As reported in the NYPost, Web advertisers are spreading their online ad dollars across more sites and are paying lower rates in many cases... this is a total no-brainer. if you have more places where companies can put more ads, the premium ad places are going to be adversely affected. and, with all the talk of the importance of the long tail, the long tail may be loooking like the most desirable place to put lots of cheap ads to reach lots of specialized niches vs. spending big money on an big ad in a broad niche. If you, the ad buyer, thinks the specialized niches will target your market better, you'll go for the specialized niche--and the cheapness of the niches makes them a better bang for a company's buck...
It used to be that if an advertiser wanted to reach a lot of potential car buyers, their options were limited to buying the homepage of a portal like Yahoo! or a car review site like Edmunds. com.
Now, technology has made it easier to deliver ads to the right person at the right time across a multitude of Web sites.
Ad networks, for instance, aggregate Web publishers and allow advertisers to buy ads on hundreds of sites and target users based on location and other characteristics. There are also ad exchanges that automatically pair buyers with sellers.
Both give advertisers easy access to tons of cheap ad inventory that might otherwise have gone unsold.
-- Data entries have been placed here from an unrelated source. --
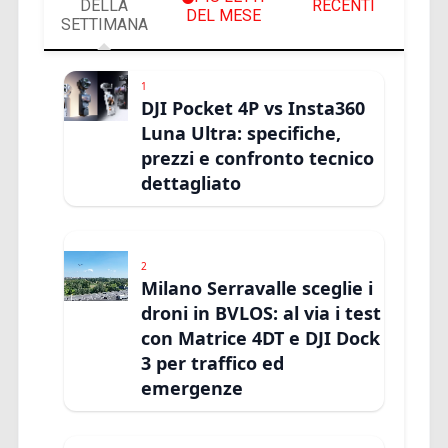
DELLA
RECENTI
DEL MESE
SETTIMANA
1
DJI Pocket 4P vs Insta360
Luna Ultra: specifiche,
prezzi e confronto tecnico
dettagliato
2
Milano Serravalle sceglie i
droni in BVLOS: al via i test
con Matrice 4DT e DJI Dock
3 per traffico ed
emergenze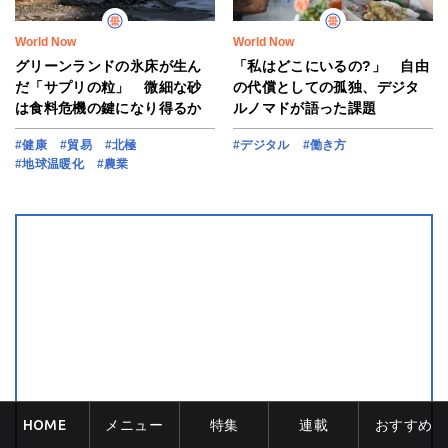
World Now
World Now
グリーンランドの氷床が生ん
「私はどこにいるの?」 自由
だ「サプリの粒」 微細な砂
の代償としての孤独、デジタ
は食料危機の鍵になり得るか
ルノマドが語った課題
#健康
#貿易
#北極
#デジタル
#働き方
#地球温暖化
#農業
HOME
メニュー
特集
連載
おすすめ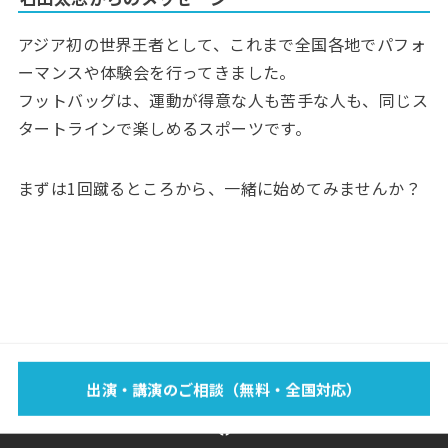
アジア初の世界王者として、これまで全国各地でパフォ
ーマンスや体験会を行ってきました。
フットバッグは、運動が得意な人も苦手な人も、同じス
タートラインで楽しめるスポーツです。
まずは1回蹴るところから、一緒に始めてみませんか？
EVENT
SCHOOL
LECTURE
WORKS
MEDIA
PROFILE
出演・講演のご相談（無料・全国対応）
FOOTBAG？
BLOG
SPONSOR
SHOP
CONTACT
"Advertisers have shown a willingness to embrace ad exchanges and ad networks offering inventory at lower rates," said Darren Chervitz, an analyst for the Jacob Internet Fund.
So, what can we expect? More and more little ads in more and more places--and most newspapers/magazines/portals/people making significantly less from their ads than they did in the past. The whole idea of supporting a site (website/blog/whatever) with ads will become even more of a ridiculous idea than it has been. Sites will be so ad-loaded that they will become even more difficult to read (not to mention load on anything but broadband.)
The Financial Times reports on the rise of online ads over newspaper ads, thus even more bad news for the newspaper industry.
Broadcast television and cable and satellite television combined will continue to take the biggest share of advertising dollars, and are forecast to reach $86bn in 2011. “The path of online advertising and newspaper advertising is a continuation of what we’ve been observing for many years, but it is finally getting to the point where the lines will cross,” said James Rutherfurd, managing director at VSS
Not just lines crossing, but, perhaps, reaching critical mass to where no outlet can afford to support itself via ads alone.